Given passage:
# Ruger m77 or savage 110



## jerhurt (Dec 7, 2014)

Looking to buy a new 30-06 not sure which brand will hold up the best

Sent from my iPhone using Tapatalk


----------



## texaspredatorhunter (Aug 14, 2014)

I love me a Ruger. I got one in 22-250 and its a sweet shooting little SOB! Had one in 7mag and loved it as well shouldn't have gotten rid of it.


----------



## hassell (Feb 9, 2010)

I'm a Ruger fan also.


----------



## Dialed_In (Jan 5, 2013)

I own a Savage Model 10 Precision Carbine & three Rugers. The Savage is a 20" bbl in 308 and is good on hunting loads to 400 yards safely. The Rugers in both 77 & American are excellent as well. The Rugers are in 223 (77), and 7-08 & 204 for the Americans. I wouldn't give you a nickel for the difference in shooting. The Ruger does however, come with rings on the 77 & bases only on the American. Add your own rings & bases on the Savage. I will say the hammer forged barrels take some breaking-in to shoot their best. My experience with them indicate they need 100 rounds down range with cleaning between every 30-35 to get them in the groove. Good luck on your decision. Any new gun purchase is a pleasure!

Input for this task:
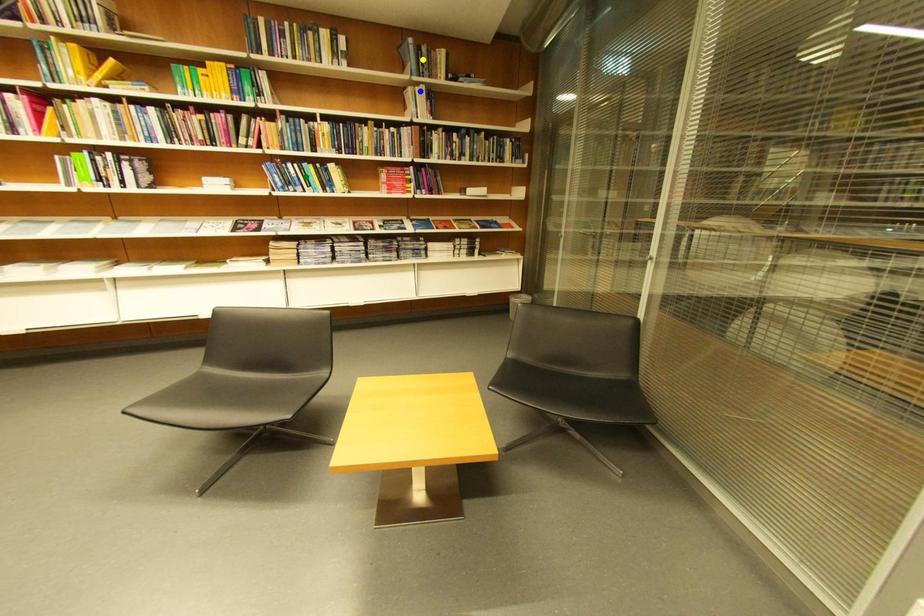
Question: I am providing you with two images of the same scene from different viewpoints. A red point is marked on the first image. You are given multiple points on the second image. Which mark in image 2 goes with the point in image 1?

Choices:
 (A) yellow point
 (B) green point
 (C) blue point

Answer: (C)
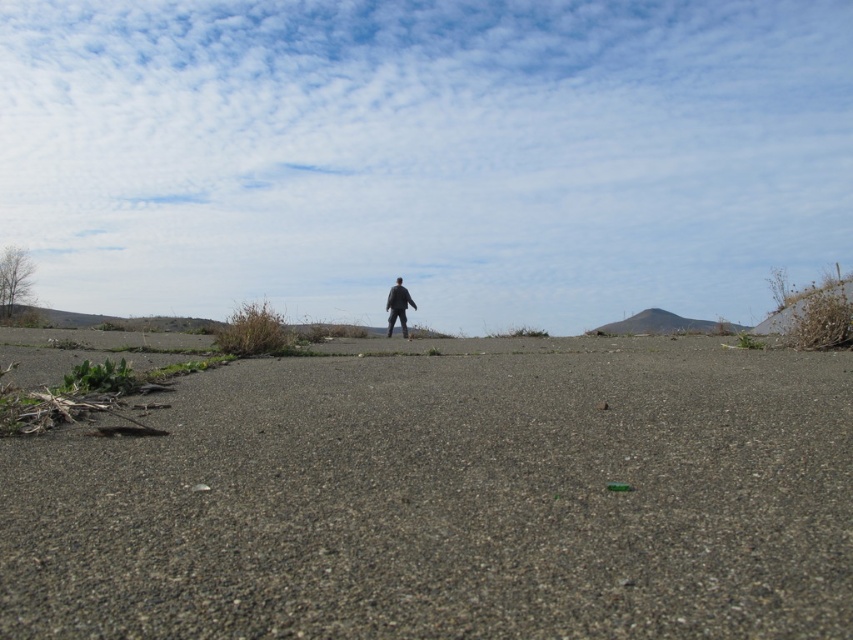
Can you confirm if gray gravelly dirt at center is positioned to the left of black matte jacket at center?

Explore the material:
1) Report each line of the rows that contains the string "point", treating uppercase and lowercase as different.
2) Pick up the Ruger m77 versus Savage 110 forum thread after its last post and keep it going.

Responses to the exercise:
1)
Question: I am providing you with two images of the same scene from different viewpoints. A red point is marked on the first image. You are given multiple points on the second image. Which mark in image 2 goes with the point in image 1?
 (A) yellow point
 (B) green point
 (C) blue point

2)
----------



## youngdon (Mar 10, 2010)

I don't think you could go wrong with either. I've got 2 Rugers in 243 and 300WM and 2 Savages in 22-250 and 30-06. All four shoot well. Go try them on at the local gun store and see which fits better


----------



## jerhurt (Dec 7, 2014)

Made up my mind and ordered the hawk eye. Just wondering if anyone free floated the barrel on there hawk eye. Does it make a difference or not ?

Sent from my iPhone using Tapatalk


----------



## Jonbnks (Jan 21, 2012)

I've had my Ruger M77 all weather 30-06 for 10 years. Rifle looks almost brand new and shoots great. I've probably shot almost 300 rounds out of my rifle. I currently have a Burris Fullfield E1 3x9x50 on the rifle. I mainly bow hunted last year, but I shot a nice big coyote with the 30/06 last fall.


----------



## singlesix (May 13, 2010)

I too am a Ruger fan, i have the m77 in 308 its a really good shooting gun. Over all i think its a more solid gun than savage , with the better trigger going to Savage


----------



## dwtrees (Mar 5, 2012)

I have the M77 in a 270 and it is just as acurate as any othe rifle out there for the price. This one has harvested many deer in it years of service. I'm sure you wont be disappointed with yours.


----------



## jerhurt (Dec 7, 2014)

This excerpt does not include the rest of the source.